I almost immediately recognized that what had once been beneficial was now triggering daily pain and loss for her. Never knowing when she would come across something belonging to her daughter, photos or memorabilia that flooded her with pain. This kind of random pain made healing very difficult because she never knew when she might come across something that would trigger the loss, yet putting everything away made her feel like she wasn’t honoring her daughter.

So where is the line between honoring the loss of a loved one and surrounding yourself with painful memories?

First if you have keepsakes, make sure you store them properly so they will not be damaged. Identify what you want in your home.  Then decide whether you want to display that keepsake in a public or private space. Does seeing this keepsake bring you joy, remind you of a happy memory, or cause pain?  Focus on where you are now and how you feel now, knowing that time will bring more change.

It is important to honor keepsakes you not longer wish to display by storing and labeling them to access in the future. This way you take charge of what you need and want in your space rather allowing misplaced memories to become damaged or lost.

There is no right way to deal with loss; it is important to honor and preserve keepsakes and memories that are important to you as you will always feel that loss, in different and changing ways.

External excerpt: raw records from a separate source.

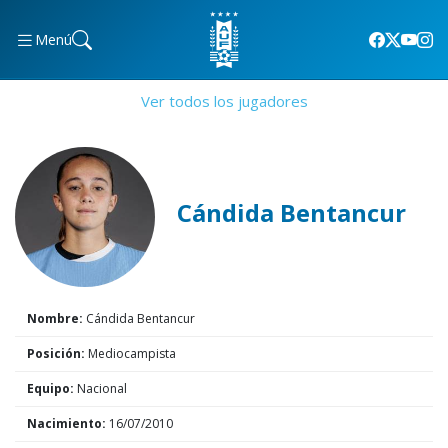
Menú
Ver todos los jugadores
Cándida Bentancur
Nombre:
Cándida Bentancur
Posición:
Mediocampista
Equipo:
Nacional
Nacimiento:
16/07/2010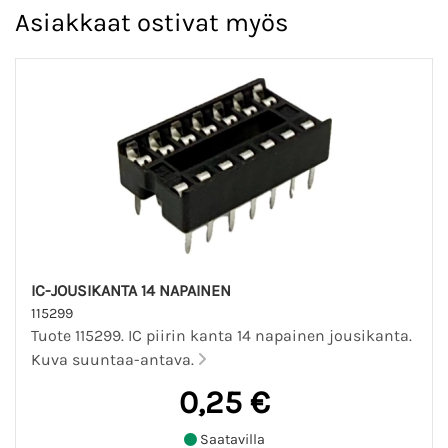
Asiakkaat ostivat myös
IC-JOUSIKANTA 14 NAPAINEN
115299
Tuote 115299. IC piirin kanta 14 napainen jousikanta.
Kuva suuntaa-antava.
0,25 €
Saatavilla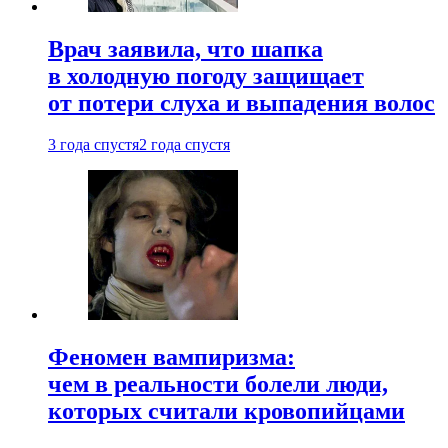
Врач заявила, что шапка
в холодную погоду защищает
от потери слуха и выпадения волос
3 года спустя
2 года спустя
Феномен вампиризма:
чем в реальности болели люди,
которых считали кровопийцами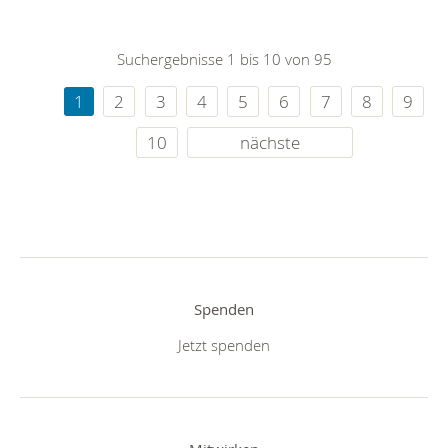
Suchergebnisse 1 bis 10 von 95
1
2
3
4
5
6
7
8
9
10
nächste
Spenden
Jetzt spenden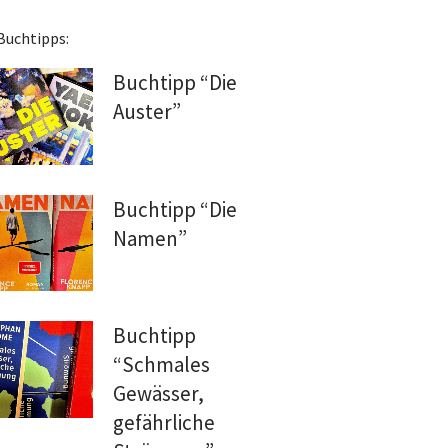
Buchtipps:
Buchtipp “Die
Auster”
Buchtipp “Die
Namen”
Buchtipp
“Schmales
Gewässer,
gefährliche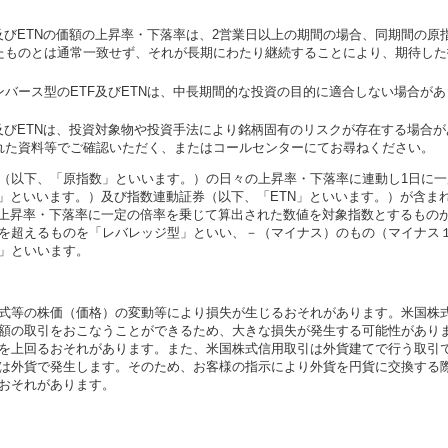
及びETNの価額の上昇率・下落率は、2営業日以上の期間の場合、同期間の原
たものとは通常一致せず、それが長期にわたり継続することにより、期待した
バース型のETF及びETNは、中長期間的な投資の目的に適合しない場合があ
及びETNは、投資対象物や投資手法により銘柄固有のリスクが存在する場合が
れた資料等でご確認いただく、またはコールセンターにてお尋ねください。
（以下、「原指数」といいます。）の日々の上昇率・下落率に連動し1日に一
F」といいます。）及び指数連動証券（以下、「ETN」といいます。）が含ま
々の上昇率・下落率に一定の倍率を乗じて算出された数値を対象指数とするもの
を超えるものを「レバレッジ型」といい、－（マイナス）のもの（マイナス
」といいます。
式等の株価（価格）の変動等により損失が生じるおそれがあります。米国株
額の取引をおこなうことができるため、大きな損失が発生する可能性があり
を上回るおそれがあります。また、米国株式信用取引は外貨建てで行う取引
は外貨で発生します。そのため、お客様の指示により外貨を円貨に交換する
おそれがあります。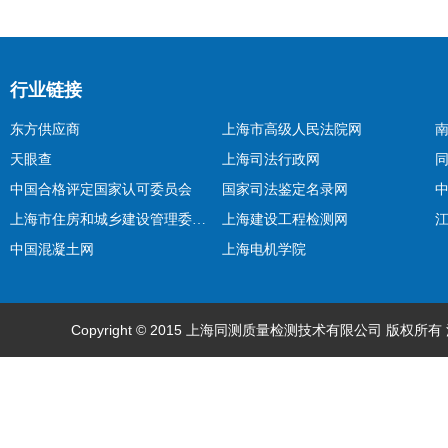
行业链接
东方供应商
上海市高级人民法院网
天眼查
上海司法行政网
中国合格评定国家认可委员会
国家司法鉴定名录网
上海市住房和城乡建设管理委员会
上海建设工程检测网
中国混凝土网
上海电机学院
Copyright © 2015 上海同测质量检测技术有限公司 版权所有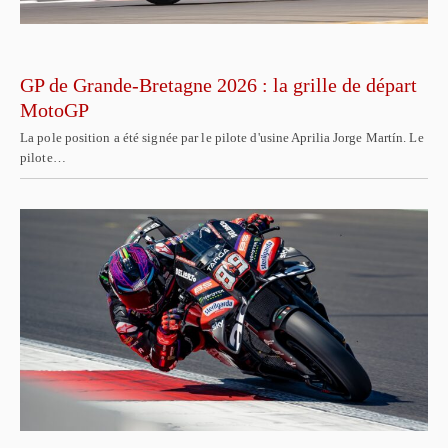
GP de Grande-Bretagne 2026 : la grille de départ
MotoGP
La pole position a été signée par le pilote d'usine Aprilia Jorge Martín. Le
pilote…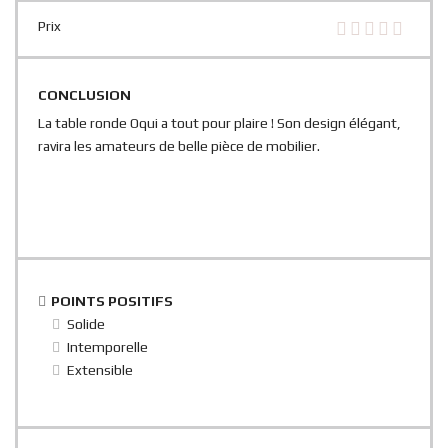
Prix
CONCLUSION
La table ronde Oqui a tout pour plaire ! Son design élégant,
ravira les amateurs de belle pièce de mobilier.
POINTS POSITIFS
Solide
Intemporelle
Extensible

My client reclaimed her space by confronting the clutter and making informed choices about what items to keep and what to let go, by first confronting her fears of the pain finding keepsakes would cause.  We came across keepsakes and photos that made her feel joyful and displayed them in her office as an inspiration to continue reaching out to others, while storing other keepsakes in a beautiful, brightly colored container.  We came across keepsakes and photos that made her feel sad, but she embraced that feeling and honored each keepsake in a meaningful way to how she was feeling in that moment.

Becoming organized didn’t take away all of the pain, however it did allow her to become current in her life so she could move forward with a new found clarity. Reclaiming her space allowed her to start entertaining again, bringing new found joy into her life.  More importantly, she took charge of her space and was finally able to honor her feelings.

Has a loss in your life stopped you from honoring your feelings?  Is it taking over your home?